Joey looked to the cards then back to Cassidy. His eyes reflected fast moving clouds and lightning flashes. He pulled a card from the deck and flipped it between his fingers with uncanny dexterity. Round and round, over and under, the card danced in his tiny hand as if it had a life of its own. He stopped its progress, catching the card between his thumb and index finger. He held it out to Cassidy.

“Go on, take it,” he said. “It’s yours.”

She took the card from his hand and turned it over. On it was a picture of a man in a flannel skirt holding a severed wolf’s head into the air.

“I don’t think I like this,” she said, offering it back to Joey.

“Look at the other side,” he said.

She flipped it over and examined the backside of the card. Where it had been previously blank was now a picture of Cassidy. She was naked and hanging upside down from one ankle. Her other leg formed a figure four with her ensnared straight leg. The tips of her hair touched the ground and were stained with blood. She wore a smile on her face. Cassidy stared at the card for a long minute. Then the face on the card opened its eyes and they stared back at her with pain and sorrow.
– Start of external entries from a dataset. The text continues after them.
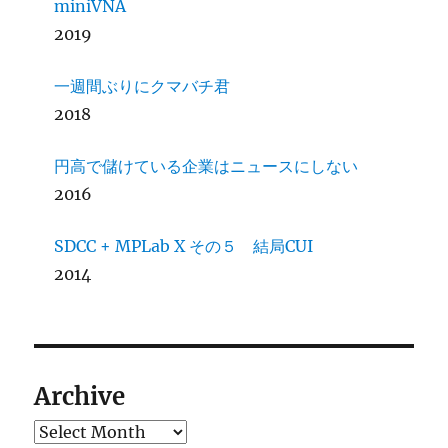
miniVNA
2019
一週間ぶりにクマバチ君
2018
円高で儲けている企業はニュースにしない
2016
SDCC + MPLab X その５ 結局CUI
2014
Archive
Archives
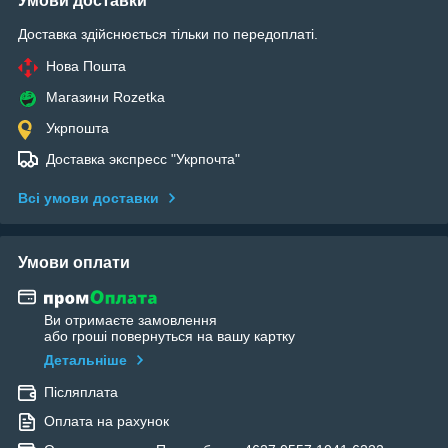
Умови доставки
Доставка здійснюється тільки по передоплаті.
Нова Пошта
Магазини Rozetka
Укрпошта
Доставка экспресс "Укрпочта"
Всі умови доставки
Умови оплати
Ви отримаєте замовлення
або гроші повернуться на вашу картку
Детальніше
Післяплата
Оплата на рахунок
Cassidy dropped the card onto the porch and ran across the blood soaked lawn. She ran for her life. She ran as far and as fast as she could.

Joey called out from behind her.

“Be sure to come back, Cassidy…we’ll be waiting.”

Cassidy woke from her nightmare, shaken and scared. She knew that it was time to end it. The time had come for her to take action. She climbed out the bedroom window of her aunt’s house and slipped around the side to the garage. With a little effort she opened the overhead door and pulled her cousin’s bike out from behind the lawnmower. The mountain bike was a little big for her so she stepped up on the car bumper and onto the bike’s seat. Then the child peddled. She peddled like the devil was chasing her. She peddled toward Somerset.